* _TRY IT_: Print the data exactly as written, but leave out each picture.

══ GIVEN RECORDS

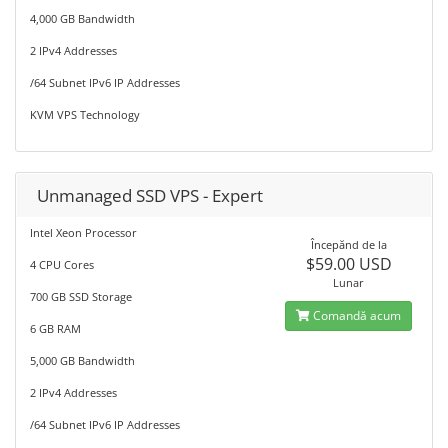
4,000 GB Bandwidth
2 IPv4 Addresses
/64 Subnet IPv6 IP Addresses
KVM VPS Technology
Unmanaged SSD VPS - Expert
Intel Xeon Processor
Începănd de la
$59.00 USD
4 CPU Cores
Lunar
700 GB SSD Storage
Comandă acum
6 GB RAM
5,000 GB Bandwidth
2 IPv4 Addresses
/64 Subnet IPv6 IP Addresses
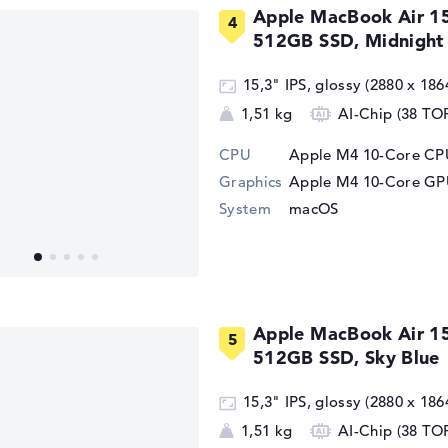
Apple MacBook Air 1
512GB SSD, Midnight
15,3" IPS, glossy (2880 x 186
1,51 kg
AI-Chip (38 TO
CPU
Apple M4 10-Core CPU
Graphics
Apple M4 10-Core G
System
macOS
Apple MacBook Air 1
512GB SSD, Sky Blue
15,3" IPS, glossy (2880 x 186
1,51 kg
AI-Chip (38 TO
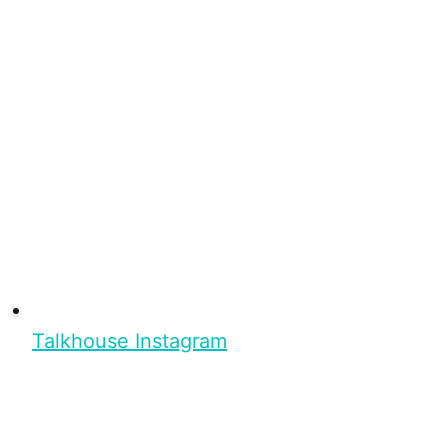
Talkhouse Instagram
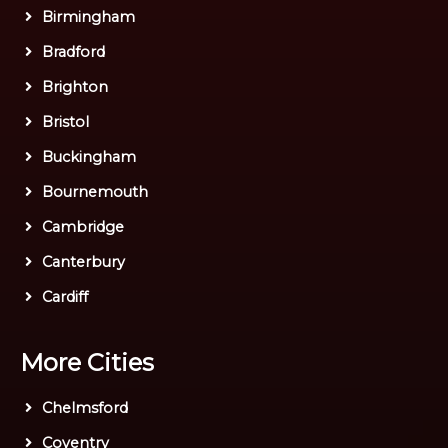
Birmingham
Bradford
Brighton
Bristol
Buckingham
Bournemouth
Cambridge
Canterbury
Cardiff
More Cities
Chelmsford
Coventry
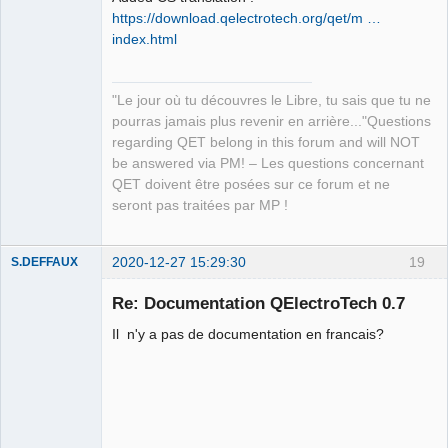
https://download.qelectrotech.org/qet/m …
index.html
"Le jour où tu découvres le Libre, tu sais que tu ne
QElectroTech
pourras jamais plus revenir en arrière..."Questions
Team
regarding QET belong in this forum and will NOT
Manager,
Developer,
be answered via PM! – Les questions concernant
Packager
QET doivent être posées sur ce forum et ne
Offline
seront pas traitées par MP !
2020-12-27 15:29:30
19
S.DEFFAUX
Membre
Re: Documentation QElectroTech 0.7
Offline
Il n'y a pas de documentation en francais?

════

* _RESULT_:
4,000 GB Bandwidth
2 IPv4 Addresses
/64 Subnet IPv6 IP Addresses
KVM VPS Technology
Unmanaged SSD VPS - Expert
Intel Xeon Processor
Începănd de la
$59.00 USD
4 CPU Cores
Lunar
700 GB SSD Storage
Comandă acum
6 GB RAM
5,000 GB Bandwidth
2 IPv4 Addresses
/64 Subnet IPv6 IP Addresses
Apple MacBook Air 1
512GB SSD, Midnight
15,3" IPS, glossy (2880 x 186
1,51 kg
AI-Chip (38 TO
CPU
Apple M4 10-Core CPU
Graphics
Apple M4 10-Core G
System
macOS
Apple MacBook Air 1
512GB SSD, Sky Blue
15,3" IPS, glossy (2880 x 186
1,51 kg
AI-Chip (38 TO
Talkhouse Instagram
Birmingham
Bradford
Brighton
Bristol
Buckingham
Bournemouth
Cambridge
Canterbury
Cardiff
More Cities
Chelmsford
Coventry
https://download.qelectrotech.org/qet/m …
index.html
"Le jour où tu découvres le Libre, tu sais que tu ne
QElectroTech
pourras jamais plus revenir en arrière..."Questions
Team
regarding QET belong in this forum and will NOT
Manager,
Developer,
be answered via PM! – Les questions concernant
Packager
QET doivent être posées sur ce forum et ne
Offline
seront pas traitées par MP !
2020-12-27 15:29:30
19
S.DEFFAUX
Membre
Re: Documentation QElectroTech 0.7
Offline
Il n'y a pas de documentation en francais?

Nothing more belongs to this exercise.